Abandon the entire project of multiculturalism and you abandon with it the promise which is implicit in multiculturalism of a renewed or a fresh relationship between Islam and the west. A relationship hitherto articulated at best in the idiom of colonialism, coloured by colonialism and its legacy, not to mention the historical memory of the crusades, has now at last turned the corner into a contemporary encounter between Islam and the west, mediated by globalization. This offers a meeting point which for the first time could be frictionless, from a long durée point of view. It can be a good both for Muslims and by extension the host societies: good because some of the stubbornly persisting accretions that have been built upon the Islamic tradition, thanks to vested interests and the power of the mullahs, may be given short shrift by this contemporary encounter. Reform of some Islamic ideas and practices, long overdue, but resisted by the corpus of mullahs and their patrons within the Islamic world, may take place in the west. The doors of Ijtihad (roughly translated as independent and enlightened reasoning), frowned upon of course by extremists and fanatics, may actually be opened in the west - the ancillary benefit of liberalism and the liberal tradition.

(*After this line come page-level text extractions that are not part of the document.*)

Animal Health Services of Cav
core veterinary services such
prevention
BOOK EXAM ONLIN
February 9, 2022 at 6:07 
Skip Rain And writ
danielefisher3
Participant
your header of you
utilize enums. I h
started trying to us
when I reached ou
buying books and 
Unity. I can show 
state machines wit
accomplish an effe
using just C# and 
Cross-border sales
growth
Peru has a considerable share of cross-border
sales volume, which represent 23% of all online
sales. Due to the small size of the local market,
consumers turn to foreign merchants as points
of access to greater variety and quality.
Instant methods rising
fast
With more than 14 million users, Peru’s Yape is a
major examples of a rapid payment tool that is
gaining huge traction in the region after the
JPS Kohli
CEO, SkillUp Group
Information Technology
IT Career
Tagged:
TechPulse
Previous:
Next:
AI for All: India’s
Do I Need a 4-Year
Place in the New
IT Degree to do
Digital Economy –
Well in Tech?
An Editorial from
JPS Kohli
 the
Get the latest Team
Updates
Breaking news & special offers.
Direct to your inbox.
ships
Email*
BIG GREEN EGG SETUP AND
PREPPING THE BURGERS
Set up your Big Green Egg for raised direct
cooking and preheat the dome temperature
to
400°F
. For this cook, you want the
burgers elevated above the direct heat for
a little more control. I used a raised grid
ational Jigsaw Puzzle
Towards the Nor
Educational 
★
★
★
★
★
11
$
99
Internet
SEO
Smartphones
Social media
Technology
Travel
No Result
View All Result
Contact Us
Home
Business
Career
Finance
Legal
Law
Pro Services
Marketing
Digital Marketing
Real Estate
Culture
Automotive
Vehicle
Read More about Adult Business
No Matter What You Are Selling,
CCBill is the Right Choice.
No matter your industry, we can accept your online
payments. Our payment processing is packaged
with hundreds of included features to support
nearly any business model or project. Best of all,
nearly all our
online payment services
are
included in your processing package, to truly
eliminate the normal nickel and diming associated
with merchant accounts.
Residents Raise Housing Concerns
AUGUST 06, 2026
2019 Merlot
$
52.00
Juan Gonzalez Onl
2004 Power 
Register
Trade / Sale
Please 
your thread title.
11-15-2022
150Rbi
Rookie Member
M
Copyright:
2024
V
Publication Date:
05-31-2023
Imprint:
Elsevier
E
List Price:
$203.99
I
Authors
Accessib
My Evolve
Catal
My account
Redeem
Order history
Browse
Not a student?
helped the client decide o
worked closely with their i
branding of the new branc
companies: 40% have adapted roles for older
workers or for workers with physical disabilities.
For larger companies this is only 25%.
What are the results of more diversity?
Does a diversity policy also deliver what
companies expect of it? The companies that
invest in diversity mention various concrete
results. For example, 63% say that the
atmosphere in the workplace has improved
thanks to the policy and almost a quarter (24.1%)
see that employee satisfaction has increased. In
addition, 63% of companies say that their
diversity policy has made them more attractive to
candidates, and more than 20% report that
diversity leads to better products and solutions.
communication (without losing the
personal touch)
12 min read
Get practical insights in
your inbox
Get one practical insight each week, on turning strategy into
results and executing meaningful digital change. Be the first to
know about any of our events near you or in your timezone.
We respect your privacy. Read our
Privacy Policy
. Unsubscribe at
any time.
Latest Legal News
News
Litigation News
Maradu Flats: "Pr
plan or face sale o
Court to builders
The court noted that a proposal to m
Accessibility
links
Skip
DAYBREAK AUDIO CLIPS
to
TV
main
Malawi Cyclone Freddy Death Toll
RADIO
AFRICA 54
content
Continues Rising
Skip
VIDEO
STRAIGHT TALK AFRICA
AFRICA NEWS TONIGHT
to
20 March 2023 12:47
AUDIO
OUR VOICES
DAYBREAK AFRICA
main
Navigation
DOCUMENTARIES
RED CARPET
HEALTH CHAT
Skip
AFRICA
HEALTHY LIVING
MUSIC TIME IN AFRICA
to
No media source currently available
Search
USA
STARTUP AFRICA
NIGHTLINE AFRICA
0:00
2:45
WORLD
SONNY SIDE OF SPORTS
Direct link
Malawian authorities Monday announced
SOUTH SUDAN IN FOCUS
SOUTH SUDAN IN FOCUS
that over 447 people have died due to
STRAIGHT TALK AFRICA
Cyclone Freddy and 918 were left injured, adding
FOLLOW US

Moreover, the virtues of toleration and respect for diversity - virtues that the Quran respects and enjoins - could become a reflex once more among Muslims living in the west. Long used to living in mono-cultural societies, unfortunately some Muslims have lost this virtue and in some cases or instances may even aggressively pursue a majoritarian agenda - Taliban rule in Afghanistan springs to mind here. But it is precisely in multicultural and liberal societies that an appreciation of diversity, tolerance and toleration, with the ability to countenance diverse points of view, is most likely to emerge, building on the legacy of multiculturalism albeit in a new and profoundly revised form.

In our globalized world, with diasporic movements across cultures, these enlightened Muslims can represent the west as it is to their fellow-Muslims worldwide, rather than the warped images which reduce the west to a crude caricature.  This new model of multiculturalism would have to take as its starting point the kind of integration which assuages Muslim fears that living in the west does not necessarily entail the loss of their faith. As important, it should lay the onus for integration into the broader society on both Muslims themselves as well as on the members of the broader societies too. In other words, western countries should revise their model of citizenship by rendering it into an active model, allowing the impetus for integration to come from within, by demonstrating the tremendous soft power of liberal societies.

Alternative models of crude assimilation may well send the wrong message to Muslims both within and without western societies. A message that only confirms the fears of some Muslims that the west is embarked on an all-out assault on Islam can only render the passive majority of Muslims, if not open to the suasions of extremists, rather more sympathetic to their warnings. This is a message that does not need to be sent out at this delicate moment of tension between the Islamic worlds and the west. So Mr. Cameron, a review is what is called for, but not a jettisoning of the multiculturalism paradigm.